En el caso de los términos  “California” o “Californias” la detallada definición construida por Gutierre Tibón en su diccionario nos muestra:
- en primer lugar de  la “españolidad” del término que denomina a esa parte de América
 
- en segundo lugar de la  vinculación del nombre de California como “tierra prometida” en el imaginario español peninsular y colonial novohispano:
 
“CALIFORNIAS,  Méx. De California, nombre tomado de las “Sergas de Esplandián (1510)  de Ordoñez de Montalvo, en que se describe a las amazonas negras que gobiernan la isla de California, “a la derecha de las Indias , muy cerca de aquella parte del Paraíso Terrenal[…]”
 
Gutierre Tibón se refiere a Garci  “Ordoñez de Montalvo”, que es un escritor español del prerrenacimiento.
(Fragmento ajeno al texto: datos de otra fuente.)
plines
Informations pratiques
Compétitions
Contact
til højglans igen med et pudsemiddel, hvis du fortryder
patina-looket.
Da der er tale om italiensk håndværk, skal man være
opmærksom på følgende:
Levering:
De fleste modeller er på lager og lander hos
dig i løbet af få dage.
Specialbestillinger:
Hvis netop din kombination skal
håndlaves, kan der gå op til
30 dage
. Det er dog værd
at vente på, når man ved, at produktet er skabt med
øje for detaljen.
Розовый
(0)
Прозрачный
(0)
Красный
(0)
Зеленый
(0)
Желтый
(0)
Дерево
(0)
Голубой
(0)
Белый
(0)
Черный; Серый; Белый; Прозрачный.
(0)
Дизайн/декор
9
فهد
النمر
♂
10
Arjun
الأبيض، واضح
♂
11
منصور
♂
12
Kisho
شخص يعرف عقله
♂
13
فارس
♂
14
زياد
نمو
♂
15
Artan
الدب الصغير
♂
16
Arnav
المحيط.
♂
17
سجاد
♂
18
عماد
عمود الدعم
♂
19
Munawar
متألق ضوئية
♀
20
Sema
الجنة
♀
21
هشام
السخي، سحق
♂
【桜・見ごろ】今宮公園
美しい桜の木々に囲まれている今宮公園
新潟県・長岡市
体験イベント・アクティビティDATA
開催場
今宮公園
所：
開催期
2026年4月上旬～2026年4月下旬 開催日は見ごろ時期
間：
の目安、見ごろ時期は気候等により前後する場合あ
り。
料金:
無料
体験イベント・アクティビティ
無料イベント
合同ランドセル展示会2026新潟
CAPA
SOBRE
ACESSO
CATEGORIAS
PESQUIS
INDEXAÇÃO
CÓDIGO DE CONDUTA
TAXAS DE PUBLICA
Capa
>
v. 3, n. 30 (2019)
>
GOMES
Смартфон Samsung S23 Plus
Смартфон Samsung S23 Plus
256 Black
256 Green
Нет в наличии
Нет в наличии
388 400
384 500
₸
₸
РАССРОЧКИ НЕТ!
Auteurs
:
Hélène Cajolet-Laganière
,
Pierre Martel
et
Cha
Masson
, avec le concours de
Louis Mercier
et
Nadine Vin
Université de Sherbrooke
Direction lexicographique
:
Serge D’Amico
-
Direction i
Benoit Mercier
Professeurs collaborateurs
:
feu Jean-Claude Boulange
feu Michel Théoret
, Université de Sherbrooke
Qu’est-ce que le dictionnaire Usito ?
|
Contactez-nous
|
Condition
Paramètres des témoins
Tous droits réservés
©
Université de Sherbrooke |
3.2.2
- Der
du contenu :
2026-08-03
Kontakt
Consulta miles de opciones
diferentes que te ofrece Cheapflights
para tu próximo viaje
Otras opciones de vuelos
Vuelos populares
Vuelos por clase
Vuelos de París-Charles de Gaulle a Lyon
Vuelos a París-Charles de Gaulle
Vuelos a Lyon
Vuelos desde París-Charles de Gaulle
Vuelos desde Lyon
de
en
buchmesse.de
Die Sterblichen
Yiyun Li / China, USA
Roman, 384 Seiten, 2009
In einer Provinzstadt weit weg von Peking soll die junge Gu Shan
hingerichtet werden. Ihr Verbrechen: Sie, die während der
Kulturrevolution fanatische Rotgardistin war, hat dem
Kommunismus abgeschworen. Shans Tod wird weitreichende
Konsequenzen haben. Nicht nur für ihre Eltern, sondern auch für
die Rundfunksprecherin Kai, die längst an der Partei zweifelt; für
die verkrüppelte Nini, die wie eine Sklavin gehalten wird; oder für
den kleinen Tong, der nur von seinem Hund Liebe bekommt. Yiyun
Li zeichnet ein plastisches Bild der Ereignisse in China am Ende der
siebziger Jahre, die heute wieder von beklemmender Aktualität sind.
Nacido a mediados del siglo XV en Medina del Campo, se le denomina indistintamente en los libros de historia  tanto Garci “Rodríguez de Montalvo” como Garci “Ordoñez de Montalvo”.  Las “Sergas de Esplandián”  en las que se cita el nombre de California, y que servirá para bautizar primero a la península de California,  son la continuación del libro de caballerías medieval “Amadís de Gaula” cuyos primeros capítulos Ordoñez de Montalvo presumiblemente había contribuido a traducir y ampliar de la lengua galaico-portuguesa al castellano, antes de escribir unos nuevos capítulos.
 
Lo más relevante de la definición del diccionario de Tibón respecto al origen etimológico del término “California” es la vinculación bíblica que presidió las exploraciones y descubrimientos españoles desde finales del siglo XV, vinculando y bautizando muchos territorios por inspiración de la búsqueda del “Paraíso” en la tierra.
 
Otro ejemplo de esta vinculación con los textos bíblicos que guiaba las exploraciones españolas desde el siglo XV  es la denominación de “Islas Salomón” en el Océano Pacífico, en la que los españoles comandados por Álvaro de Mendaña , iban en búsqueda de las minas del rey Salomón evocadas en la biblia, y por ello las bautizaron con ese nombre.
 
La construcción etimológica e la palabra “California” dada por Gutierre Tibón - basándose en textos y estudios de Boisacq, Frisk, Georges, Pokorny, y Ernout et Meillet-   explica el proceder completo del autor de las “Sergas de Esplandián”, Ordoñez de Montalvo, creador de la palabra “California”:
 
“El nombre [California] se hace derivar de “califa”, por su sabor oriental, o de “Calpurnia” , cuarta y última esposa de Julio César […]
En él conservó la primera y última sílaba de Cal-pur-nia, introduciendo el eufónico enlace “(i)for” por la exótica voz califa, “sucesor” del Profeta [Mahoma] cuyo altísono sentido no podría convenir más a la isla de las amazonas.”
 
Es por lo tanto la palabra “California” una construcción española,  con raíces en la mitología de la “tierra prometida”, y en los conceptos bíblicos del “paraíso terrenal”. Esa vinculación mítica subyace en cierto modo en la actualidad idea del Estado de California –la alta California- como tierra de oportunidades. 
 
 Y es por ello que cuando oigamos la palabra “California”, hay que sentirse orgullosos de su origen español, así como de la epopeya exploradora y colonizadora española que exploró y colonizó esas tierras. Tanto como si oyéramos las palabras “Florida”, “Argentina”, “Filipinas” o “Santo Domingo”, por citar solo algunas de ellas.